Cyclone Fani has made landfall in north-east India, bringing heavy rain and winds of up to 205 kilometres per hour and prompting the evacuation of more than 1 million people.
- Cyclone Fani has been rated a category five storm
- The storm has hit the coast with winds gusting at 205 kph and has been described as “extremely severe”
- About 1.2 million people have been evacuated
Thousands of villagers piled possessions onto trucks before fleeing their homes as the category five storm churned through the Bay of Bengal near the coastal state of Odisha.
The India Meteorological Department described the storm as “extremely severe”.
About 1.2 million people have been evacuated from low-lying areas of 15 districts in the eastern state to nearly 4,000 cyclone shelters, schools and other buildings, authorities said.
There were no reports of deaths.
About 60 kilometres inland, high winds uprooted trees and electricity poles in the state capital, Bhubaneshwar, where authorities had ordered the airport to stay closed.

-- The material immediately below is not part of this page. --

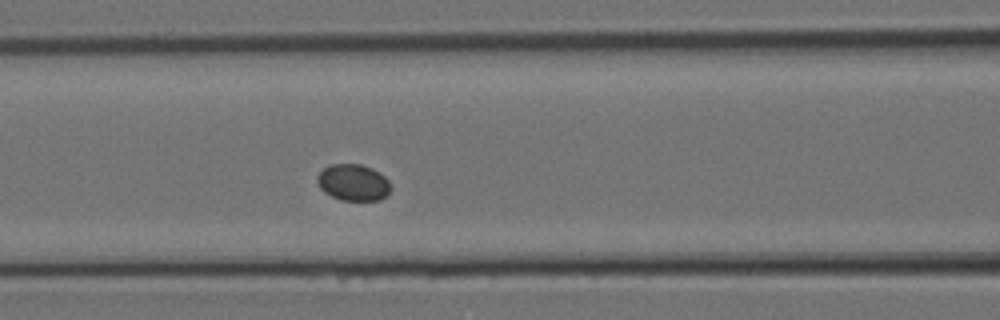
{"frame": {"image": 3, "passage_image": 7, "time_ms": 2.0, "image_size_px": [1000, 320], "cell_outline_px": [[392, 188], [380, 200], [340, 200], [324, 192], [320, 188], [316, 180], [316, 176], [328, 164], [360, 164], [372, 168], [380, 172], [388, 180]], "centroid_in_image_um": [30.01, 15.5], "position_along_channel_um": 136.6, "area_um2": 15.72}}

In the city, which is famous for an 11th-century Hindu temple, palm trees whipped back and forth against skies made opaque by gusts of rain.

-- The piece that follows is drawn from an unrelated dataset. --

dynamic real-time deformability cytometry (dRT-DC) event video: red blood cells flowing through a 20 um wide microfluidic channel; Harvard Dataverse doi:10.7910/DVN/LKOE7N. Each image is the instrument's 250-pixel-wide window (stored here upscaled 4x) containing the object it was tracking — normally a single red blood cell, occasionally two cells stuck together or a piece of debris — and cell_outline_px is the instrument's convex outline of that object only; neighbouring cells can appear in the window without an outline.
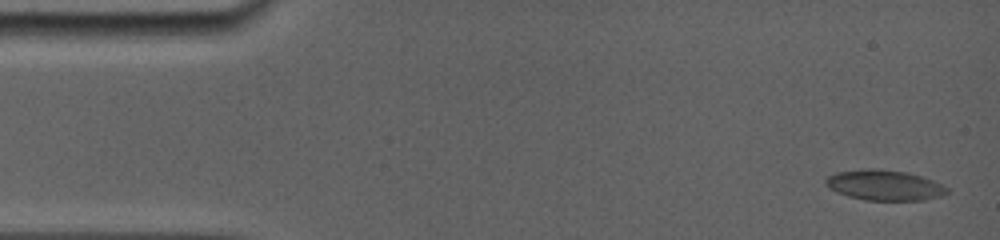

The national highway to Puri, a popular tourist beach city, was littered with fallen trees and electricity poles, making it impassable.
A special train ran on Thursday to evacuate tourists from the city.
The airport in Kolkata, the capital of West Bengal, was closed until Saturday morning.
At least 200 trains were cancelled across India.
The National Disaster Response Force dispatched 54 rescue and relief teams of doctors, engineers and deep-sea divers to flood-prone areas along the coast and as far afield as the Andaman and Nicobar Islands, about 1,300 kilometres east of the mainland.
Schools and colleges in Odisha were also shut.
Doctors and other medical staff have been told to defer any leave until May 15.
The Navy has deployed seven warships and has six planes and seven helicopters on standby along with divers, rubber boats, medical teams and relief materials.
Cyclone Fani was forecast to weaken to a “very severe” storm as it moved north-east toward the state of West Bengal.
Prime Minister Narendra Modi tweeted the Government would provide all possible assistance.
In Paradip, television footage showed residents piling bicycles, sewing machines and gas cylinders onto small trucks and leaving for any of nearly 900 shelters supplied with food, water and medicines.
India’s cyclone season can last from April to December, when severe storms batter coastal cities and cause widespread deaths and damage to crops and property in both India and neighbouring Bangladesh.
Technological advancements have helped meteorologists to predict weather patterns well in advance, giving authorities more time to prepare.
In 1999, a super-cyclone battered the coast of Odisha for 30 hours, killing 10,000 people.
A mass evacuation of nearly a million people saved thousands of lives in 2013.